▶ **TEXTO APRESENTADO**:
# # # # # # #
Terra: Como foi a pré-temporada do Galatasaray e a estreia do time no Campeonato Turco?
Felipe Melo:
Foi bacana. Eu cheguei um pouco depois, mas ainda deu para ajudar o time a ganhar a Copa Emirates. Depois tivemos a Supercopa Turca, vencemos por 1 a 0 a poderíamos ter vencido por mais, por 3 ou 4. Fomos bicampeões. No primeiro jogo, como sempre, tem muita tensão. E foi contra o Gaziantepspor, que é um time bem armado, que sempre dá trabalho... Então sofremos no final, mas ganhamos. E estou muito feliz, realmente muito contente por começar a temporada com dois títulos e mais essa estreia com vitória.
Terra: Nesse jogo da estreia foi marcado um pênalti para o Galasaray e, aparentemente, teve uma dicussão por causa da cobrança. O que aconteceu de verdade?
Felipe Melo:
Não teve discussão. Eu sou o batedor oficial, sempre bati, mas o Burak
(Yilmaz)pediu para bater. Então eu fui pegar a bola, mas ele pediu para cobrar e eu deixei. Se você vê direito, pode ver que não tem dicussão nenhuma. Se tiver pênalti na próxima partida, eu vou para bater, mas se ele pedir, não tem problema nenhum. Ele é o goleador da equipe e quero mais que ele seja feliz. Na verdade fiquei bastante feliz com a reação da torcida, porque me aplaudiram bastante pela atitude, então fiquei contente com tudo isso.
Terra: O Sneijder se destacou muito no primeiro jogo e tem chamado atenção, junto com outro astro, o Didier Drogba. Como tem sido o relacionamento com eles?
Felipe Melo:
Eles chegaram para ajudar muito o time. Quando eles vieram, a gente já estava em um bom momento, vínhamos de um titulo na casa do nosso rival, estávamos na Liga dos Campeões e em primeiro lugar no Turco. Mas jogadores desse calibre sempre chegam para somar, porque, além de ídolos, a gente se dá bem. O Galatasaray é um grupo bem unido. Claro que existem polêmicas, como em toda família, porque é muito homem junto. Mas é tudo em prol do grupo.
Terra: E como foi a experiência de ter o Taffarel (preparador de goleiros do Galatasaray) como técnico do time?
Felipe Melo:
Ele só sentou no banco, na verdade, e foi auxiliado por nosso treinador mesmo, por rádio. Mas é um cara que dispensa comentários, que viveu da bola por anos e que ganhou tudo que um atleta pode ganhar. Ele tem muita experiência e só tem a ajudar. Ele não teve nada de medo, porque é muito respeitado e, quando falava algo, era coisa boa. Lembro dele dando conselhos bons, porque quem está do lado de fora sempre vê de outra maneira, melhor.
Terra: Com essa boa fase que você tem vivido, acredita que já superou qualquer preconceito que a torcida tenha criado com você após a Copa do Mundo de 2010?
# # # # # # #
▶ **DADOS ARMAZENADOS**:

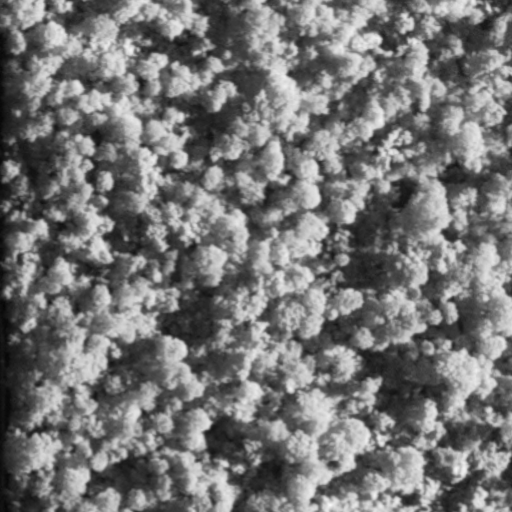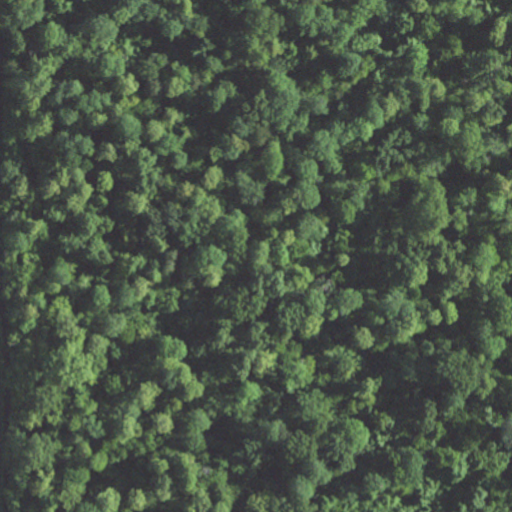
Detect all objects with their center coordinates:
# # # # # # #
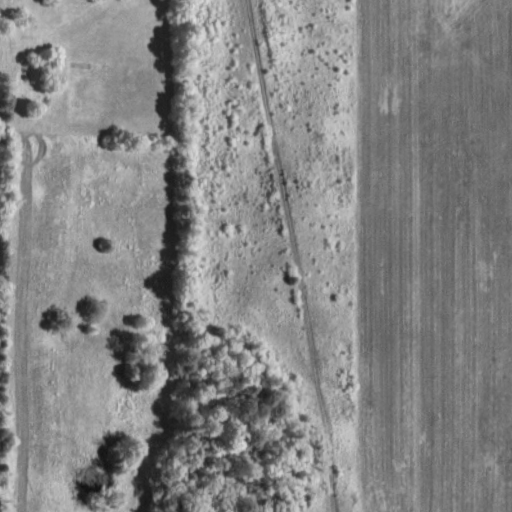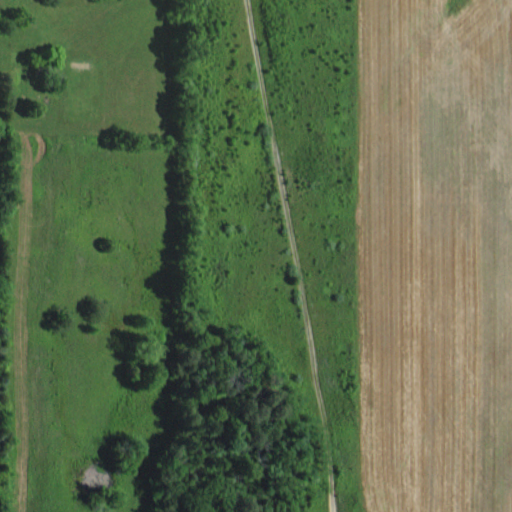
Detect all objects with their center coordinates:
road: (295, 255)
# # # # # # #
▶ **TAREFAS PROPOSTAS**:
a. De acordo com a entrevista com Felipe Melo, qual foi o placar da vitória do Galatasaray na Supercopa Turca?
b. Dê continuidade à entrevista com Felipe Melo a partir do ponto em que ela se encerra.

▶ **RESULTADOS DO EXERCÍCIO**:
a. O Galatasaray venceu por 1 a 0.

b.
Felipe Melo:
Na realidade esse preconceito foi criado pela imprensa. Nunca, antes da Copa ou depois, eu passei por uma situação constragendora com a torcida. Sempre fui chamado de guerreiro, sempre dei a cara e tenho uma carreira... Ganhei quase tudo no Brasil, ainda falta a Libertadores, e aqui fora fui campeão também. Ainda não da Liga dos Campeões ou da Liga Europa, mas na Juventus fiquei dois anos sempre jogando e na Fiorentina virei ídolo em um ano. Então não tenho problema com isso mesmo.
Terra: Você acompanhou a Copa das Confederações? Deu vontade de estar lá com a Seleção Brasileira?
Felipe Melo:
Acompanhei alguns jogos, porque estava nos Estados Unidos para pegar sol nessa época do ano, já que no Brasil o tempo oscila muito. Mas sobre a vontade
(de jogar pela Seleção),eu acho que já realizei meu sonho de jogar e ser campeão. Claro que vontade de servir meu País sempre dá, isso é óbvio, mas com o pé no chão, com humildade... Eu tenho trabalhado sempre com intuito de estar bem no clube. O resto é com Deus, ele que decide.
Terra: Observando as convocações recentes do Felipão, pelo menos uma vaga de volante parece estar aberta. Você mira essa vaga?
Felipe Melo:
Não sei, porque nunca tive contato com o treinador, nem com o Parreira. Então, para te falar a verdade, penso só em fazer meu trabalho no clube e honrar meu clube. Entrego futuro nas mãos de Deus, mas acho que não tenho que ficar sofrendo se não chegar a convocação. Só tenho que estar preparado se chegar.
Terra: E o futebol brasileiro, você tem acompanhado?
Felipe Melo:
Sim, tenho canais brasileiros, e os jogos de final de semana dá para acompanhar. Em dia de semana é mais difícil, porque às 21h (de Brasília) é muito tarde. Mas acompanho sim, porque, ao contrário de outros jogadores, inclusive grandes jogadores, eu sou um amante do futebol mesmo, assisto tudo. Vejo na TV, jogo em casa, jogo no videogame...
Terra: Todo esse interesse indica uma vontade de ser técnico futuramente?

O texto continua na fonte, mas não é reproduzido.